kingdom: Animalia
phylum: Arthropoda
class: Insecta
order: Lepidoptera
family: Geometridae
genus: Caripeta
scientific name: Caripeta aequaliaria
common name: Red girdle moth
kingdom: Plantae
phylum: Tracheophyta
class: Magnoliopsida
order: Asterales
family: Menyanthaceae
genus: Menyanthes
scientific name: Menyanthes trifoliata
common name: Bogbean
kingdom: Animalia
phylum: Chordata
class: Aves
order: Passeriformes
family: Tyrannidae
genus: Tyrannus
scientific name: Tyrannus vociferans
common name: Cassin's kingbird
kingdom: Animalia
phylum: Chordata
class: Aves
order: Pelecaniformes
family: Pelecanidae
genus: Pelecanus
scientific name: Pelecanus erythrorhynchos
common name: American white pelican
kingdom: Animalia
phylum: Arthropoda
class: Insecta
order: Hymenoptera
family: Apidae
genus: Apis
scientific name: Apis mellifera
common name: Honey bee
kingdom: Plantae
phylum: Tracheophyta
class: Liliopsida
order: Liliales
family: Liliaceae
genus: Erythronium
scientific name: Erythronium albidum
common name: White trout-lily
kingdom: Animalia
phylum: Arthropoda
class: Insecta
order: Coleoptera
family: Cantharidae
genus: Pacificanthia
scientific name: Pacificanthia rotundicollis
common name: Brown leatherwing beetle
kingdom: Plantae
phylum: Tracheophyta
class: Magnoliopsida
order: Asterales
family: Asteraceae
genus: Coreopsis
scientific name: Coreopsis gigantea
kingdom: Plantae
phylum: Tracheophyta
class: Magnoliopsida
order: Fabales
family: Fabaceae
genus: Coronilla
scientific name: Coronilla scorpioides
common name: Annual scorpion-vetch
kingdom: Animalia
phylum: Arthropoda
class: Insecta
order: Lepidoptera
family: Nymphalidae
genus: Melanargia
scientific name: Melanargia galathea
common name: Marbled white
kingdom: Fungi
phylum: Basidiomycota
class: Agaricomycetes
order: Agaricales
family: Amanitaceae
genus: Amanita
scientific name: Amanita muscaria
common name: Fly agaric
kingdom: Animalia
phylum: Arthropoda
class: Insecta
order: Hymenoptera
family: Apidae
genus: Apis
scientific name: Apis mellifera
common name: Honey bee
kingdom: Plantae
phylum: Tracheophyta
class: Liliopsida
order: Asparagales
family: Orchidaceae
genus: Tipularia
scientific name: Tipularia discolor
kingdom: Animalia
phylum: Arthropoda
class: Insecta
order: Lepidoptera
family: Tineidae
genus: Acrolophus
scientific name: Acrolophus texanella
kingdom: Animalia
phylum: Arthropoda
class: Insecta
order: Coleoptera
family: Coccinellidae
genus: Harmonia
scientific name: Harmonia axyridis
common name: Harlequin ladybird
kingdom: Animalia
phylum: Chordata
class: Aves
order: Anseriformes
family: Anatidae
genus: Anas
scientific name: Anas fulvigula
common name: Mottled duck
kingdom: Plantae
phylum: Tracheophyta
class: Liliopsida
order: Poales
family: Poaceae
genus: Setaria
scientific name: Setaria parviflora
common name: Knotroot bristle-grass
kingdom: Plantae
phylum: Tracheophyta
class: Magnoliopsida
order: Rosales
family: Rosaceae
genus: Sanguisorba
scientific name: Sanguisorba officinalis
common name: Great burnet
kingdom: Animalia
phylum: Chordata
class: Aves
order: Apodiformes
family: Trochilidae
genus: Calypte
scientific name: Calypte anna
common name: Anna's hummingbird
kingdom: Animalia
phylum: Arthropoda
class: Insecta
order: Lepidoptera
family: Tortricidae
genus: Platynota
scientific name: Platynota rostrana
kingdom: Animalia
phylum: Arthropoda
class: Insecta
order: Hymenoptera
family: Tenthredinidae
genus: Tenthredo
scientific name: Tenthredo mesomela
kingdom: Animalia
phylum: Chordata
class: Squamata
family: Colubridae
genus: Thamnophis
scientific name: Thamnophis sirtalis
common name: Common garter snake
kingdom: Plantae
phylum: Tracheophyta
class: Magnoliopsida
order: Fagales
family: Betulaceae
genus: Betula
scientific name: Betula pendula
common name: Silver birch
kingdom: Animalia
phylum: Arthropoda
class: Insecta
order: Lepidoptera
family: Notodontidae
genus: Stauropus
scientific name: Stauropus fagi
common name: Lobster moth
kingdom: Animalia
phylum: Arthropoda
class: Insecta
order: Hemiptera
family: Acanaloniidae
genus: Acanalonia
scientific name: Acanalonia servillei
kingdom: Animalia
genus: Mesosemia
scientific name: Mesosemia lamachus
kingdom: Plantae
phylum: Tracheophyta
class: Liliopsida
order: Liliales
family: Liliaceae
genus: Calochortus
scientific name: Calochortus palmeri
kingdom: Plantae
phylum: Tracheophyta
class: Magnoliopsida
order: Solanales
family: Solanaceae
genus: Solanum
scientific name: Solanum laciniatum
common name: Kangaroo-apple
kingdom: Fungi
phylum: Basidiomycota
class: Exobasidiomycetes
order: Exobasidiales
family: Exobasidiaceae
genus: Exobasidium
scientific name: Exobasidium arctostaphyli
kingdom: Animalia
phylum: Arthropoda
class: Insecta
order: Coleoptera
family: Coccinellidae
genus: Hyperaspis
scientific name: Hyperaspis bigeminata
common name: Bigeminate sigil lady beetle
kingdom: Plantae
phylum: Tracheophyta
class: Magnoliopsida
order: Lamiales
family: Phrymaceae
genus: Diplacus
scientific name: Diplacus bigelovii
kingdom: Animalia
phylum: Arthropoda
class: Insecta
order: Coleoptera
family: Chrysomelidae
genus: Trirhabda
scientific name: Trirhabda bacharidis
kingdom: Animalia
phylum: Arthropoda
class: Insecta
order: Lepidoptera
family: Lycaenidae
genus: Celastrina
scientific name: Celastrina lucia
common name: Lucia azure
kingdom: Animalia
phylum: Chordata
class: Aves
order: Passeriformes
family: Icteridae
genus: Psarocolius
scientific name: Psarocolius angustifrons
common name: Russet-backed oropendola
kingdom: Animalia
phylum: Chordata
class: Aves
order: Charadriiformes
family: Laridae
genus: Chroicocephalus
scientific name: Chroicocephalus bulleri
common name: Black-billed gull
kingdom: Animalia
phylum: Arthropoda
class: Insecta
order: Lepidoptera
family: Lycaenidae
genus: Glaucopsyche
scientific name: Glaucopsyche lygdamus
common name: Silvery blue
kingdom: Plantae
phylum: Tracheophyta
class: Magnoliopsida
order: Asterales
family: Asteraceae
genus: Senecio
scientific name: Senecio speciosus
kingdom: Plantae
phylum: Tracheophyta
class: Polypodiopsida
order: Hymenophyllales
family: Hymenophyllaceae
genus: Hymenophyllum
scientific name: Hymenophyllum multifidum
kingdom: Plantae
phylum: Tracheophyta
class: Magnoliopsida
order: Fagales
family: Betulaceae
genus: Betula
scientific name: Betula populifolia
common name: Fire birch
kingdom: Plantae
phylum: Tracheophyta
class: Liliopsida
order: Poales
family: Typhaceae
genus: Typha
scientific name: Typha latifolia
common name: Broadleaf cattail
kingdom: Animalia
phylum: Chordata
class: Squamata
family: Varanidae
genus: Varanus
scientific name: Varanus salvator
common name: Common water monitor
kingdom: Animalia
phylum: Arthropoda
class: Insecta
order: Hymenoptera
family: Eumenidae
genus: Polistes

━━━━━━

Write out every line listed for the items above, word for word and in the same order, changing nothing.

### Solution to this exercise
kingdom: Animalia
phylum: Arthropoda
class: Insecta
order: Lepidoptera
family: Geometridae
genus: Caripeta
scientific name: Caripeta aequaliaria
common name: Red girdle moth
kingdom: Plantae
phylum: Tracheophyta
class: Magnoliopsida
order: Asterales
family: Menyanthaceae
genus: Menyanthes
scientific name: Menyanthes trifoliata
common name: Bogbean
kingdom: Animalia
phylum: Chordata
class: Aves
order: Passeriformes
family: Tyrannidae
genus: Tyrannus
scientific name: Tyrannus vociferans
common name: Cassin's kingbird
kingdom: Animalia
phylum: Chordata
class: Aves
order: Pelecaniformes
family: Pelecanidae
genus: Pelecanus
scientific name: Pelecanus erythrorhynchos
common name: American white pelican
kingdom: Animalia
phylum: Arthropoda
class: Insecta
order: Hymenoptera
family: Apidae
genus: Apis
scientific name: Apis mellifera
common name: Honey bee
kingdom: Plantae
phylum: Tracheophyta
class: Liliopsida
order: Liliales
family: Liliaceae
genus: Erythronium
scientific name: Erythronium albidum
common name: White trout-lily
kingdom: Animalia
phylum: Arthropoda
class: Insecta
order: Coleoptera
family: Cantharidae
genus: Pacificanthia
scientific name: Pacificanthia rotundicollis
common name: Brown leatherwing beetle
kingdom: Plantae
phylum: Tracheophyta
class: Magnoliopsida
order: Asterales
family: Asteraceae
genus: Coreopsis
scientific name: Coreopsis gigantea
kingdom: Plantae
phylum: Tracheophyta
class: Magnoliopsida
order: Fabales
family: Fabaceae
genus: Coronilla
scientific name: Coronilla scorpioides
common name: Annual scorpion-vetch
kingdom: Animalia
phylum: Arthropoda
class: Insecta
order: Lepidoptera
family: Nymphalidae
genus: Melanargia
scientific name: Melanargia galathea
common name: Marbled white
kingdom: Fungi
phylum: Basidiomycota
class: Agaricomycetes
order: Agaricales
family: Amanitaceae
genus: Amanita
scientific name: Amanita muscaria
common name: Fly agaric
kingdom: Animalia
phylum: Arthropoda
class: Insecta
order: Hymenoptera
family: Apidae
genus: Apis
scientific name: Apis mellifera
common name: Honey bee
kingdom: Plantae
phylum: Tracheophyta
class: Liliopsida
order: Asparagales
family: Orchidaceae
genus: Tipularia
scientific name: Tipularia discolor
kingdom: Animalia
phylum: Arthropoda
class: Insecta
order: Lepidoptera
family: Tineidae
genus: Acrolophus
scientific name: Acrolophus texanella
kingdom: Animalia
phylum: Arthropoda
class: Insecta
order: Coleoptera
family: Coccinellidae
genus: Harmonia
scientific name: Harmonia axyridis
common name: Harlequin ladybird
kingdom: Animalia
phylum: Chordata
class: Aves
order: Anseriformes
family: Anatidae
genus: Anas
scientific name: Anas fulvigula
common name: Mottled duck
kingdom: Plantae
phylum: Tracheophyta
class: Liliopsida
order: Poales
family: Poaceae
genus: Setaria
scientific name: Setaria parviflora
common name: Knotroot bristle-grass
kingdom: Plantae
phylum: Tracheophyta
class: Magnoliopsida
order: Rosales
family: Rosaceae
genus: Sanguisorba
scientific name: Sanguisorba officinalis
common name: Great burnet
kingdom: Animalia
phylum: Chordata
class: Aves
order: Apodiformes
family: Trochilidae
genus: Calypte
scientific name: Calypte anna
common name: Anna's hummingbird
kingdom: Animalia
phylum: Arthropoda
class: Insecta
order: Lepidoptera
family: Tortricidae
genus: Platynota
scientific name: Platynota rostrana
kingdom: Animalia
phylum: Arthropoda
class: Insecta
order: Hymenoptera
family: Tenthredinidae
genus: Tenthredo
scientific name: Tenthredo mesomela
kingdom: Animalia
phylum: Chordata
class: Squamata
family: Colubridae
genus: Thamnophis
scientific name: Thamnophis sirtalis
common name: Common garter snake
kingdom: Plantae
phylum: Tracheophyta
class: Magnoliopsida
order: Fagales
family: Betulaceae
genus: Betula
scientific name: Betula pendula
common name: Silver birch
kingdom: Animalia
phylum: Arthropoda
class: Insecta
order: Lepidoptera
family: Notodontidae
genus: Stauropus
scientific name: Stauropus fagi
common name: Lobster moth
kingdom: Animalia
phylum: Arthropoda
class: Insecta
order: Hemiptera
family: Acanaloniidae
genus: Acanalonia
scientific name: Acanalonia servillei
kingdom: Animalia
genus: Mesosemia
scientific name: Mesosemia lamachus
kingdom: Plantae
phylum: Tracheophyta
class: Liliopsida
order: Liliales
family: Liliaceae
genus: Calochortus
scientific name: Calochortus palmeri
kingdom: Plantae
phylum: Tracheophyta
class: Magnoliopsida
order: Solanales
family: Solanaceae
genus: Solanum
scientific name: Solanum laciniatum
common name: Kangaroo-apple
kingdom: Fungi
phylum: Basidiomycota
class: Exobasidiomycetes
order: Exobasidiales
family: Exobasidiaceae
genus: Exobasidium
scientific name: Exobasidium arctostaphyli
kingdom: Animalia
phylum: Arthropoda
class: Insecta
order: Coleoptera
family: Coccinellidae
genus: Hyperaspis
scientific name: Hyperaspis bigeminata
common name: Bigeminate sigil lady beetle
kingdom: Plantae
phylum: Tracheophyta
class: Magnoliopsida
order: Lamiales
family: Phrymaceae
genus: Diplacus
scientific name: Diplacus bigelovii
kingdom: Animalia
phylum: Arthropoda
class: Insecta
order: Coleoptera
family: Chrysomelidae
genus: Trirhabda
scientific name: Trirhabda bacharidis
kingdom: Animalia
phylum: Arthropoda
class: Insecta
order: Lepidoptera
family: Lycaenidae
genus: Celastrina
scientific name: Celastrina lucia
common name: Lucia azure
kingdom: Animalia
phylum: Chordata
class: Aves
order: Passeriformes
family: Icteridae
genus: Psarocolius
scientific name: Psarocolius angustifrons
common name: Russet-backed oropendola
kingdom: Animalia
phylum: Chordata
class: Aves
order: Charadriiformes
family: Laridae
genus: Chroicocephalus
scientific name: Chroicocephalus bulleri
common name: Black-billed gull
kingdom: Animalia
phylum: Arthropoda
class: Insecta
order: Lepidoptera
family: Lycaenidae
genus: Glaucopsyche
scientific name: Glaucopsyche lygdamus
common name: Silvery blue
kingdom: Plantae
phylum: Tracheophyta
class: Magnoliopsida
order: Asterales
family: Asteraceae
genus: Senecio
scientific name: Senecio speciosus
kingdom: Plantae
phylum: Tracheophyta
class: Polypodiopsida
order: Hymenophyllales
family: Hymenophyllaceae
genus: Hymenophyllum
scientific name: Hymenophyllum multifidum
kingdom: Plantae
phylum: Tracheophyta
class: Magnoliopsida
order: Fagales
family: Betulaceae
genus: Betula
scientific name: Betula populifolia
common name: Fire birch
kingdom: Plantae
phylum: Tracheophyta
class: Liliopsida
order: Poales
family: Typhaceae
genus: Typha
scientific name: Typha latifolia
common name: Broadleaf cattail
kingdom: Animalia
phylum: Chordata
class: Squamata
family: Varanidae
genus: Varanus
scientific name: Varanus salvator
common name: Common water monitor
kingdom: Animalia
phylum: Arthropoda
class: Insecta
order: Hymenoptera
family: Eumenidae
genus: Polistes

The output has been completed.